The film is being positioned in its publicity as the third film in a trilogy that includes The Big Chill and Grand Canyon, but Kasdan looks a bit dubious at the idea of an official "trilogy."
"We never thought of it that way," he says, "but it is true that The Big Chill people were in their 30s when we were, and Grand Canyon's were in their 40s, and so were we. It's an instinct, to look around and see what's happening — what aches and pains you're feeling, physically, spiritually, emotionally. Darling Companion is meant to be light, but there's no question that there's a tinge of mortality throughout, one that comes more naturally into your conversation as your friends get older and you get older, too."
Nine years is a long time between films for a man as prolific as Kasdan, who made nine films in the '90s. His last release, Dreamcatcher (2003), was a big-budget, effects-laden adaptation of a mammoth Stephen King novel.
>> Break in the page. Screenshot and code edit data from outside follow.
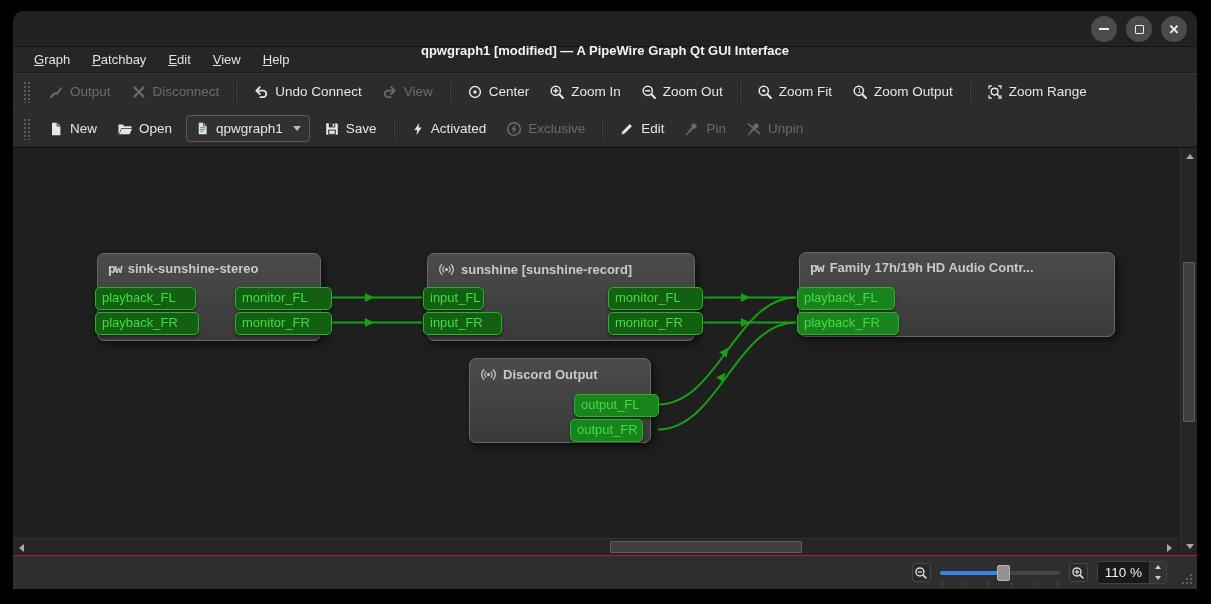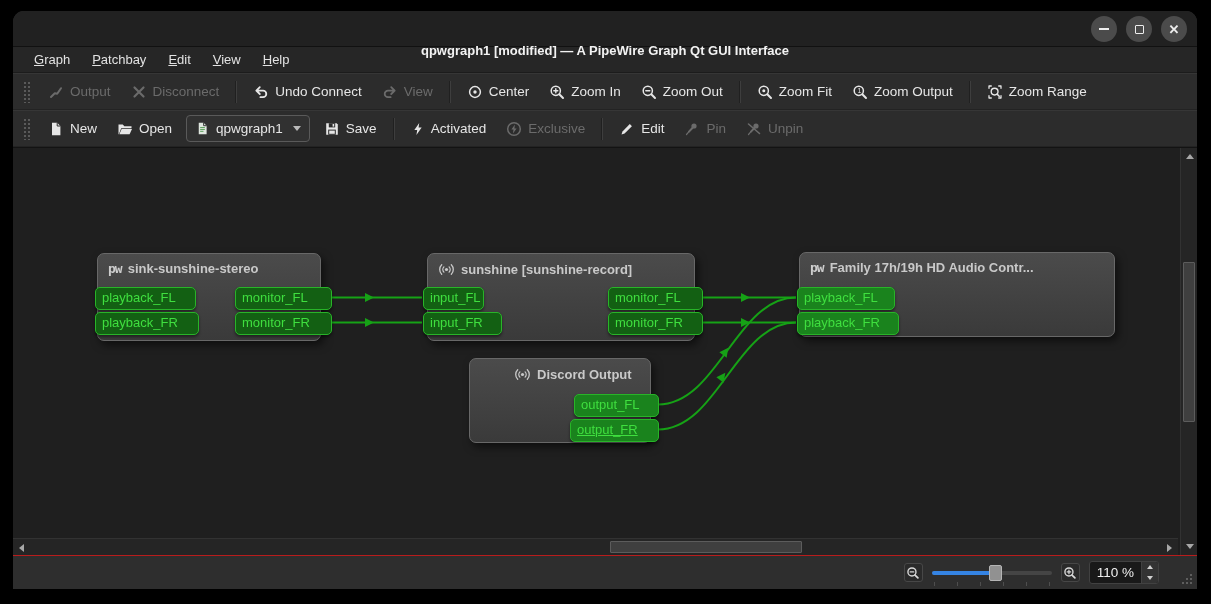--- a/index.html
+++ b/index.html
@@ -342,7 +342,7 @@
       <div class="port bright" style="left:-3px;top:59px;width:102px;">playback_FR</div>
     </div>
 
-    <div class="node" style="left:456px;top:210px;width:182px;height:85px;padding-left:34px;">
+    <div class="node" style="left:456px;top:210px;width:182px;height:85px;">
       <div class="node-header">
         <svg width="17" height="17" viewBox="0 0 17 17" style="color:#c9c9c9">
               <circle class="f" cx="8.5" cy="8.5" r="1.6"></circle>

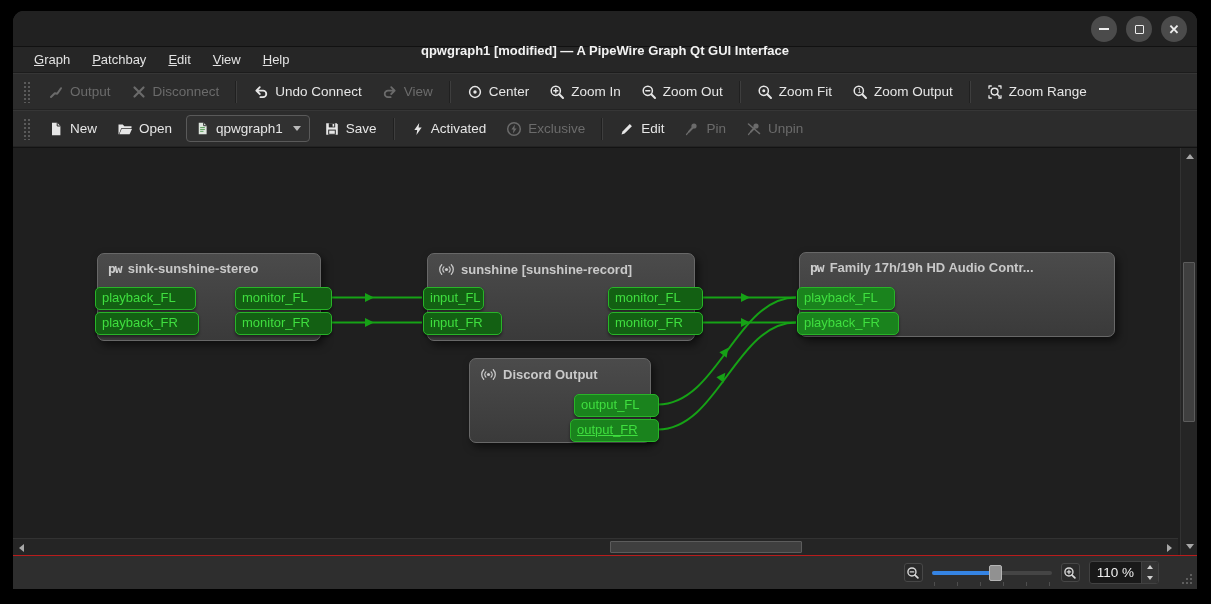--- a/index.html
+++ b/index.html
@@ -351,7 +351,7 @@
         <span>Discord Output</span>
       </div>
       <div class="port bright" style="left:104px;top:35px;width:85px;">output_FL</div>
-      <div class="port bright" style="left:100px;top:60px;width:89px;text-decoration:underline;">output_FR</div>
+      <div class="port bright" style="left:100px;top:60px;width:73px;">output_FR</div>
     </div>
 
     <div class="vscroll">

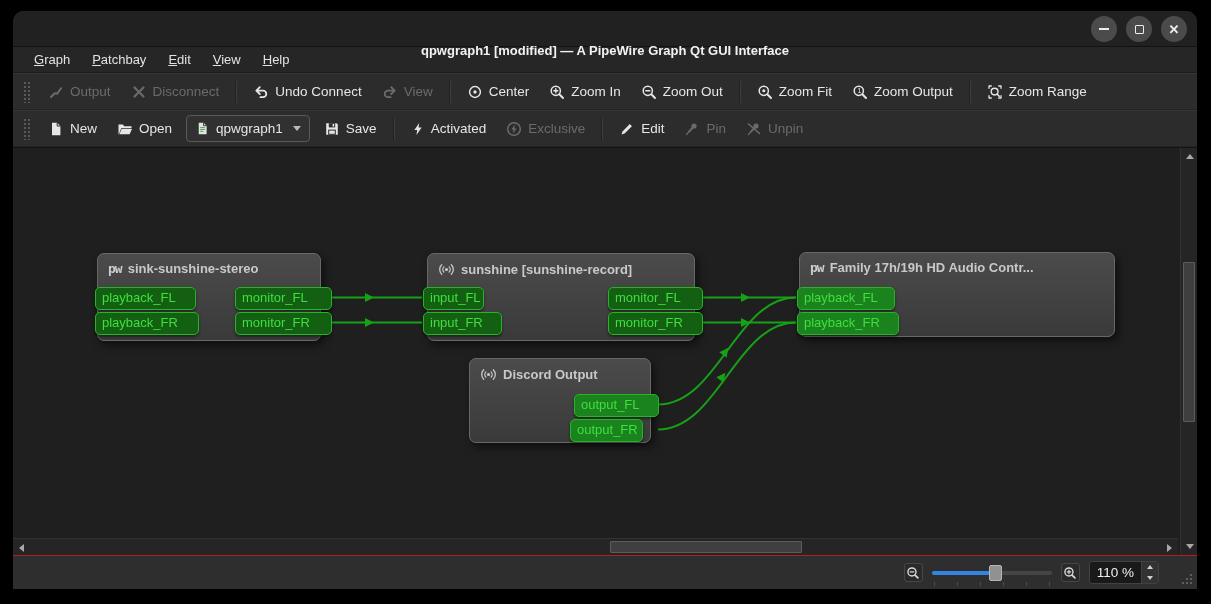--- a/index.html
+++ b/index.html
@@ -79,7 +79,7 @@
 
   
   .statusbar { height:33px; background:#2e2e2e; display:flex; align-items:center;
-    justify-content:flex-end; gap:9px; padding-right:38px; position:relative; }
+    justify-content:flex-end; gap:9px; padding-right:30px; position:relative; }
   .zbtn { width:19px; height:19px; background:#2a2a2a; border:1px solid #474747;
     border-radius:3px; display:flex; align-items:center; justify-content:center;
     color:#d8d8d8; }

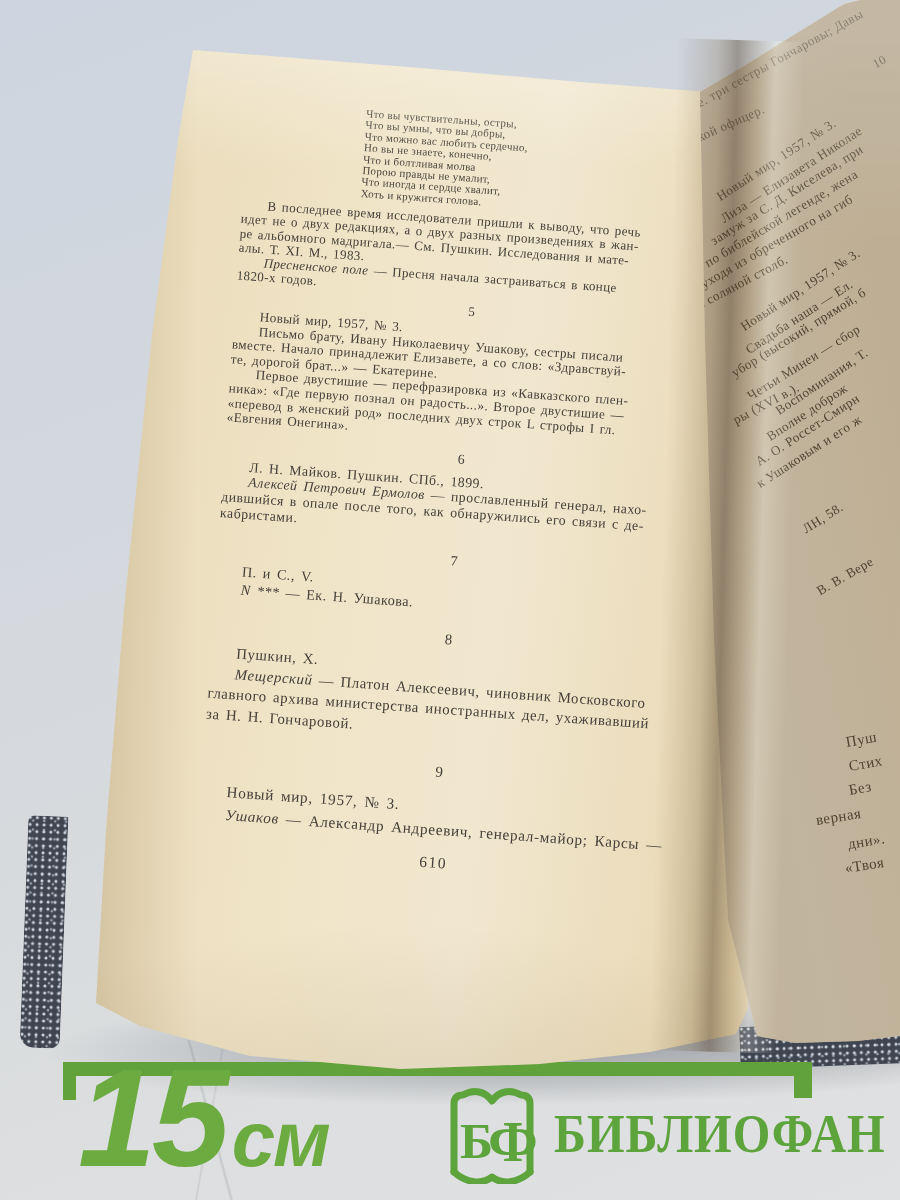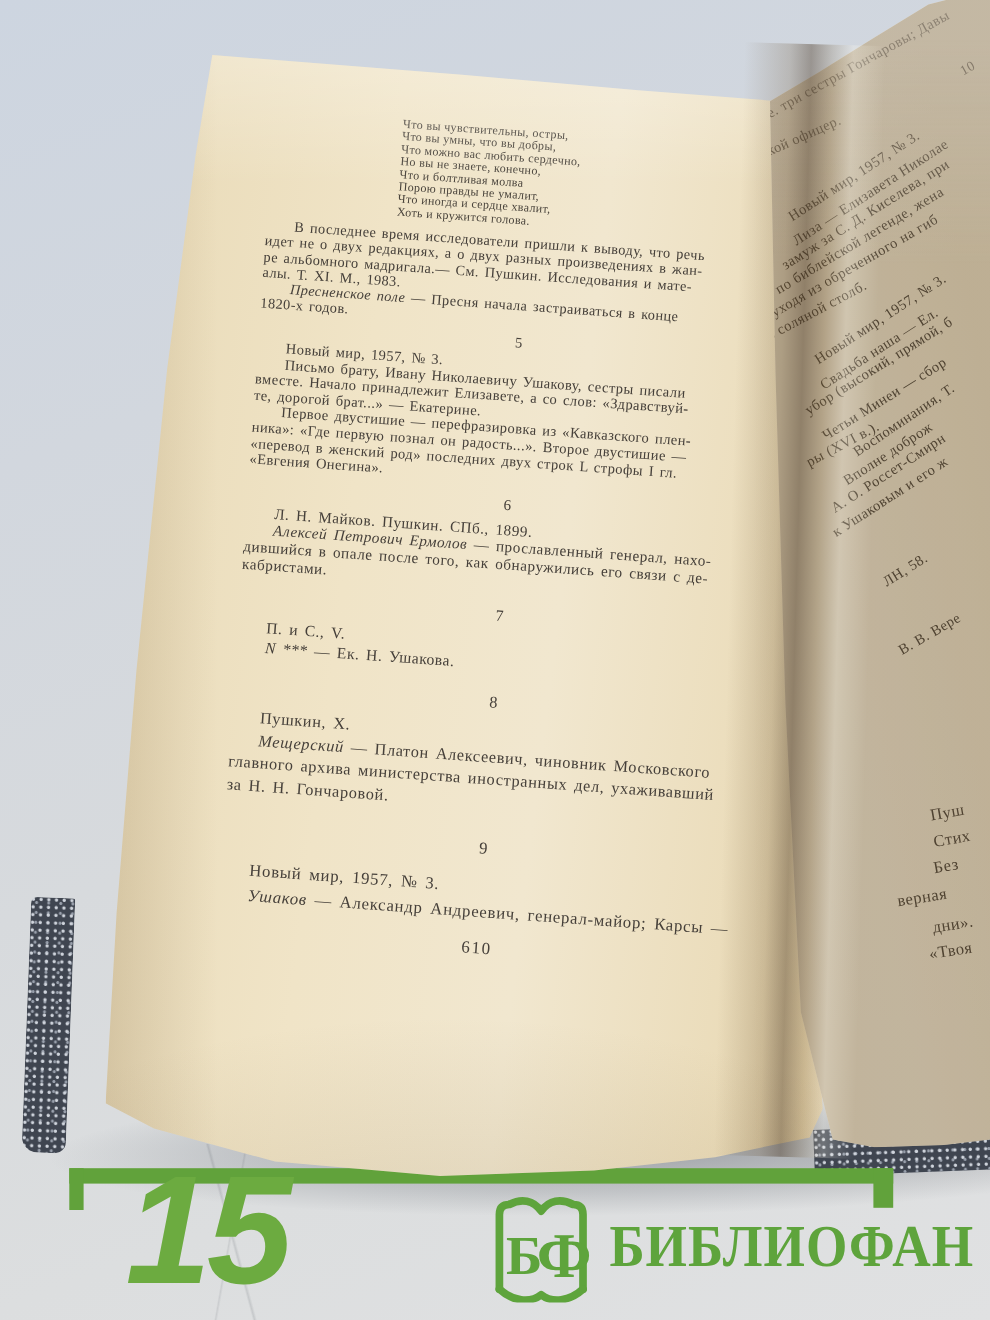--- a/index.html
+++ b/index.html
@@ -98,7 +98,7 @@
   
   .m15{position:absolute;left:78px;top:1048px;display:flex;align-items:baseline;gap:6px;
     font-family:"Liberation Sans","DejaVu Sans",sans-serif;font-style:italic;font-weight:bold;color:#6cab40;}
-  .m15 .n{font-size:140px;line-height:140px;letter-spacing:-4px;margin-left:36px;}
+  .m15 .n{font-size:140px;line-height:140px;letter-spacing:-4px;}
   .m15 .u{font-size:78px;line-height:78px;letter-spacing:-2px;}
   .brand{position:absolute;left:444px;top:1082px;display:flex;align-items:center;gap:14px;}
   .brand-text{font-family:"Liberation Serif","DejaVu Serif",serif;font-weight:bold;color:#5ea43c;

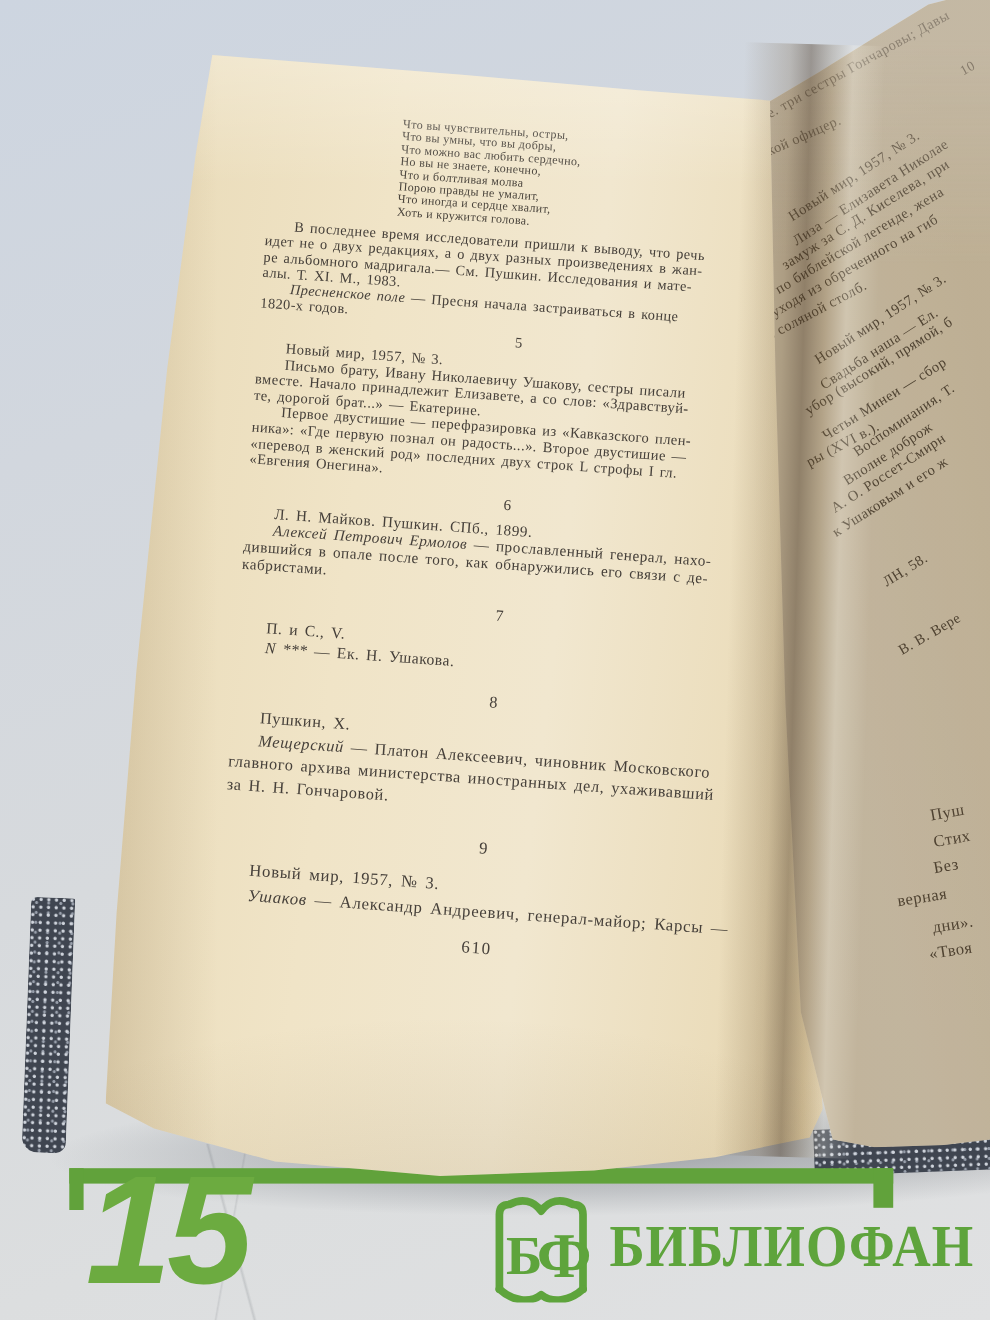--- a/index.html
+++ b/index.html
@@ -224,6 +224,7 @@
 
   <div class="m15">
     <span class="n">15</span>
+    <span class="u">см</span>
   </div>
 
   <div class="brand">

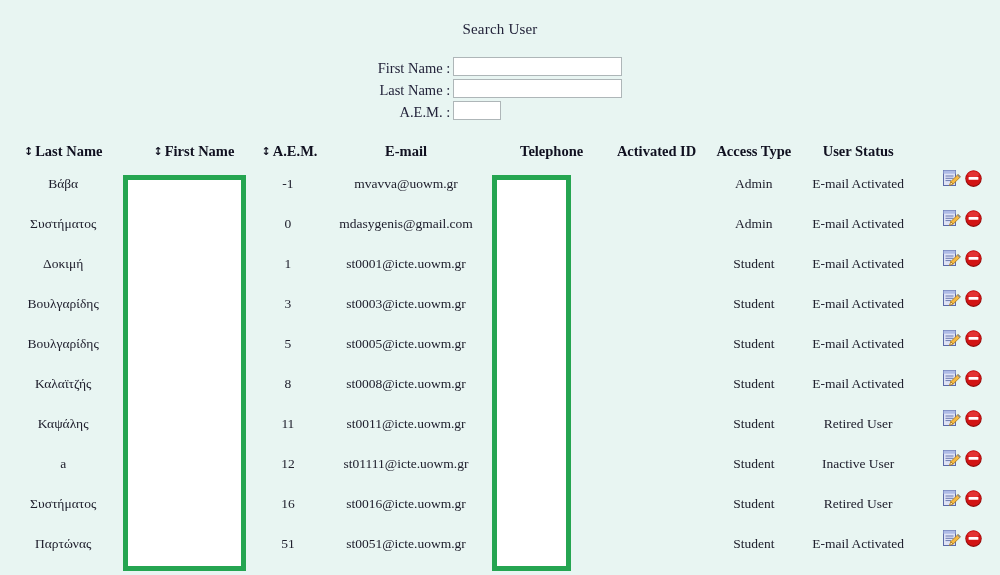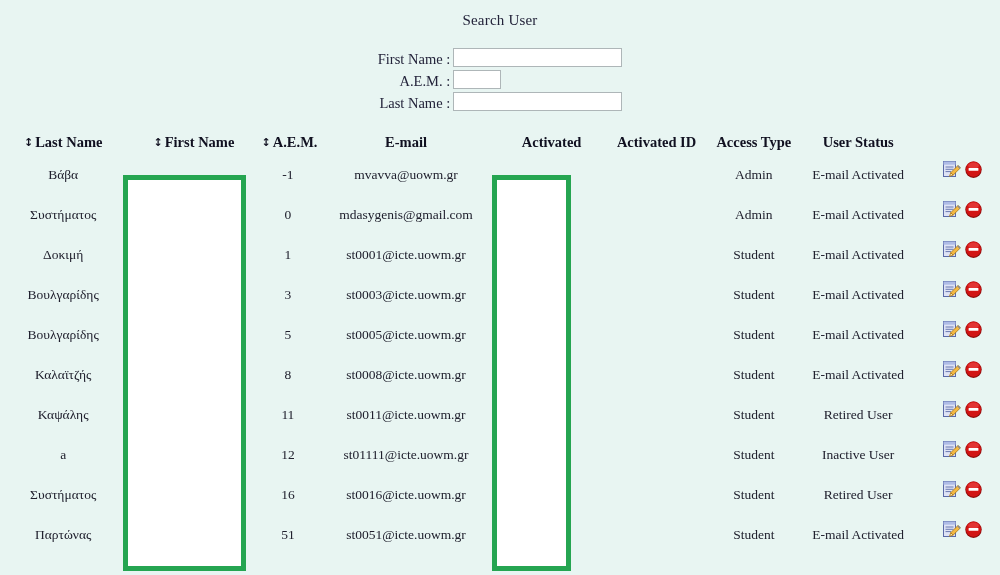--- a/index.html
+++ b/index.html
@@ -27,7 +27,7 @@
     font-size: 15px;
     color: #23233a;
     letter-spacing: 0.2px;
-    margin: 8px;
+    margin: 17px;
     padding: 0;
     line-height: 20px;
   }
The legendary William Goldman (Misery, Butch Cassidy and the Sundance Kid) had written the script, with Kasdan later adding his own touches. The reviews were savage and the box office dismal for the heavily promoted movie.
Kasdan hesitates now, when I wonder aloud if the long stretch between movies was because he felt "wounded" by the response to Dreamcatcher.
"Wounded," he says slowly, as if testing the word. "Wounded careerwise," he continues. "But not so much personally. I've been personally wounded by other movies, where I'd written it, and thought, 'Oh, God, the world's not interested in what I'm interested in.' With Dreamcatcher, the career was hurt. I was planning to do The Risk Pool with Tom Hanks. I had written the script from a great book by Richard Russo (Nobody's Fool). And it didn't happen. Then another one didn't happen. Meanwhile, two years have passed here, two have passed there. That's how you're wounded.
"I still believe I can do this work. That has not changed. But it is discouraging to go nine years without a movie when all you want to do is make movies."
Wary or wise, or both, the Kasdans didn't shop the modestly scaled Darling Companion to the studios. Instead, they went indie, an experience Kasdan found exhilarating and freeing.
"This is a different world," the director says. "Meg and I don't even know what other movies are coming out on our opening date because it doesn't matter. We're going to be in three, maybe five theaters, and if we can't get people there, maybe we'll get them in San Francisco or Philadelphia. That's kind of great.
"Truffaut said that when what you're interested in matches up with the public, it's an accident. It's so true. It's all timing and gestalt. If you've had the luxury of expressing something personal, and no one goes, that's not a shock. If it's personal, and people go, that's the shock."